Maximum possible pair count:
4 × 3 / 2 = 6
Similarity:
6 - 1 = 5
Output:
1
[:|||||:]
This trace shows why minimum inversions matter. Several permutations may appear, but only the one closest to the original order determines the score.
Custom Example
Input:
3
a b c
2
3 c b a
3 a b c
Trace:
| Archive | Best Permutation | Inversions | Similarity |
|---|---|---|---|
| c b a | c b a | 3 | 0 |
| a b c | a b c | 0 | 3 |
The second archive wins.
Output:
2
[:|||:]
This example demonstrates that similarity directly rewards preserving the original order.
Complexity Analysis
| Measure | Complexity | Explanation |
|---|---|---|
| Time | O(m × n! × k) | For every archive, check every permutation as a subsequence |
| Space | O(n!) | Store all permutations and inversion counts |
With n ≤ 4, we have at most 24 permutations. Even in the worst case:
10 × 24 × 20 = 4800
subsequence comparisons are performed. The solution easily fits within the limits.
Test Cases
# helper: run solution on input string, return output string
import sys
import io
from itertools import permutations
def run(inp: str) -> str:
sys.stdin = io.StringIO(inp)
input = sys.stdin.readline
def is_subsequence(perm, archive):
j = 0
for word in archive:
if j < len(perm) and word == perm[j]:
j += 1
return j == len(perm)
out = io.StringIO()
n = int(input())
base = input().split()
pos = {word: i for i, word in enumerate(base)}
perms = []
for perm in permutations(base):
inv = 0
for i in range(n):
for j in range(i + 1, n):
if pos[perm[i]] > pos[perm[j]]:
inv += 1
perms.append((perm, inv))
m = int(input())
best_similarity = -1
best_index = -1
max_pairs = n * (n - 1) // 2
for idx in range(1, m + 1):
parts = input().split()
archive = parts[1:]
best_inv = None
for perm, inv in perms:
if is_subsequence(perm, archive):
if best_inv is None or inv < best_inv:
best_inv = inv
if best_inv is not None:
similarity = max_pairs - best_inv
if similarity > best_similarity:
best_similarity = similarity
best_index = idx
if best_index == -1:
print("Brand new problem!", file=out)
else:
print(best_index, file=out)
print("[:{}:]".format('|' * best_similarity), file=out)
return out.getvalue()
# provided sample
assert run(
"""4
find the next palindrome
1
10 find the previous palindrome or print better luck next time
"""
) == "1\n[:|||||:]\n", "sample 1"
# minimum size
assert run(
"""1
hello
1
1 hello
"""
) == "1\n[::]\n", "single word"
# no valid permutation
assert run(
"""2
a b
1
3 a a a
"""
) == "Brand new problem!\n", "missing word"

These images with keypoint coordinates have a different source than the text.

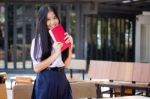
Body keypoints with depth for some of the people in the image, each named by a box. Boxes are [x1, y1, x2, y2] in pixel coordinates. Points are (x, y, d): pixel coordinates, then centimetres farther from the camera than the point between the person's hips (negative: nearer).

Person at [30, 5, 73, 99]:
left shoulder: (62, 37, 6)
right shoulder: (38, 41, -6)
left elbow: (66, 64, 9)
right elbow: (37, 68, -11)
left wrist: (70, 47, -5)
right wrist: (56, 54, -17)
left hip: (62, 80, 4)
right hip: (46, 81, -4)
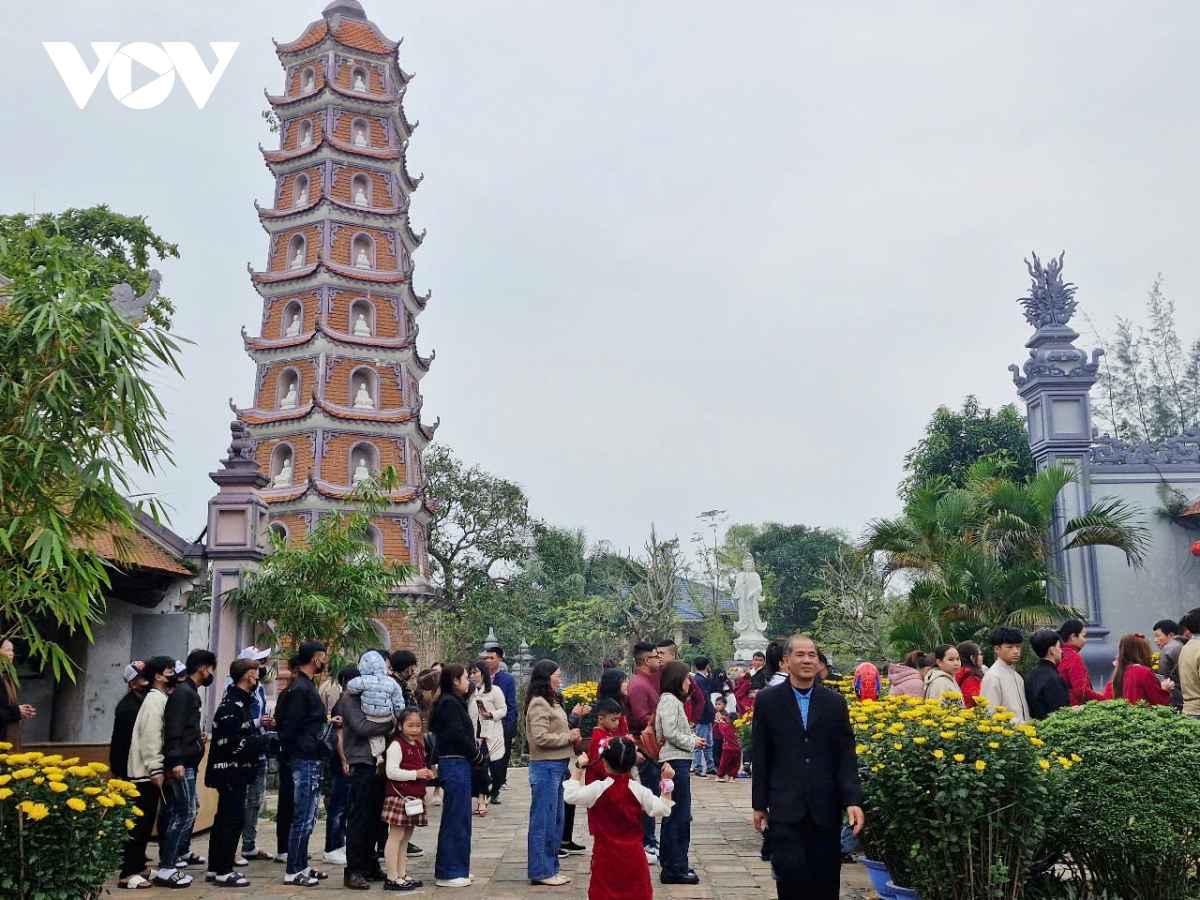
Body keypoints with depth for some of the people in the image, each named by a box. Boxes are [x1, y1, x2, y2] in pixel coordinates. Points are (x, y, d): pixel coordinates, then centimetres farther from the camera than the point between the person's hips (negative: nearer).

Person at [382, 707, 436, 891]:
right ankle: (392, 878, 2)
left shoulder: (419, 746, 14)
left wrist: (427, 773, 7)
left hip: (414, 797, 9)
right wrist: (416, 774, -20)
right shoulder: (396, 745, -13)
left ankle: (402, 875, 20)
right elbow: (391, 772, -21)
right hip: (399, 797, -9)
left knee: (406, 837, 13)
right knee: (396, 836, -3)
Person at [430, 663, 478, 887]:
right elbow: (457, 735, -20)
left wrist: (473, 749, 2)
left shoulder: (452, 702, 15)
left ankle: (455, 868, 26)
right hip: (455, 764, -10)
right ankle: (448, 873, 4)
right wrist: (476, 753, -8)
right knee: (455, 819, -3)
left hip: (458, 764, 10)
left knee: (458, 818, 16)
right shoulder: (450, 703, -15)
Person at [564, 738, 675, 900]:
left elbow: (570, 796, -4)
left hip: (605, 855, -1)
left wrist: (579, 769, 2)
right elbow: (661, 809, 0)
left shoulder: (597, 789, -12)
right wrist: (666, 781, 2)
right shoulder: (639, 791, -7)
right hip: (634, 856, 2)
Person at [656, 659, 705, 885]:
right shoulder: (670, 700, -13)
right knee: (678, 817, -6)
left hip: (678, 761, 11)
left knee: (675, 816, 15)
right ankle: (674, 869, 0)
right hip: (676, 762, -11)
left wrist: (692, 738, 7)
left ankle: (672, 864, 23)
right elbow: (670, 733, -20)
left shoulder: (672, 700, 18)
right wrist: (693, 742, -9)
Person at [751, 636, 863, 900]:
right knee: (790, 873, -8)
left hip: (825, 807, 2)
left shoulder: (836, 703, 6)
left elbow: (846, 757, 3)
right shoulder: (767, 700, 1)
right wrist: (759, 804, 3)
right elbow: (760, 757, 3)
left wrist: (853, 800, -8)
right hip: (785, 807, -2)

# tie between archives, smaller index wins
assert run(
"""2
a b
2
2 b a
2 b a
"""
) == "1\n[::]\n", "tie breaking"
# perfect ordering
assert run(
"""3
a b c
1
3 a b c
"""
) == "1\n[:|||:]\n", "maximum similarity"
| Test input | Expected output | What it validates |
|---|---|---|
| Single-word case | [::] |
Zero inversions and zero maximum pairs |
| Missing word in archive | Brand new problem! |
Subsequence validation correctness |
| Two identical archive scores | Smaller index selected | Tie handling |
| Perfect ordering | Maximum similarity | Correct inversion calculation |
Edge Cases
Consider the case where the archive contains repeated words but misses one required word:
2
a b
1
4 a a a a
The algorithm checks every permutation:
a b
b a
The subsequence matcher never reaches the end of either permutation because b never appears. best_inv remains None, so the archive is rejected correctly.
Now consider tie handling:
2
a b
2
2 b a
2 b a
Both archives contain permutation b a with one inversion. Since:
max_pairs = 1
similarity = 1 - 1 = 0
both archives have equal similarity.
The algorithm updates the answer only when similarity is strictly larger. Archive 1 stays selected, which matches the required behavior.
Finally, consider the smallest possible input:
1
hello
1
1 hello
There is only one permutation and zero possible inversions:
1 × 0 / 2 = 0
The similarity bar becomes:
[::]
The implementation handles this naturally because multiplying '|' * 0 produces an empty string.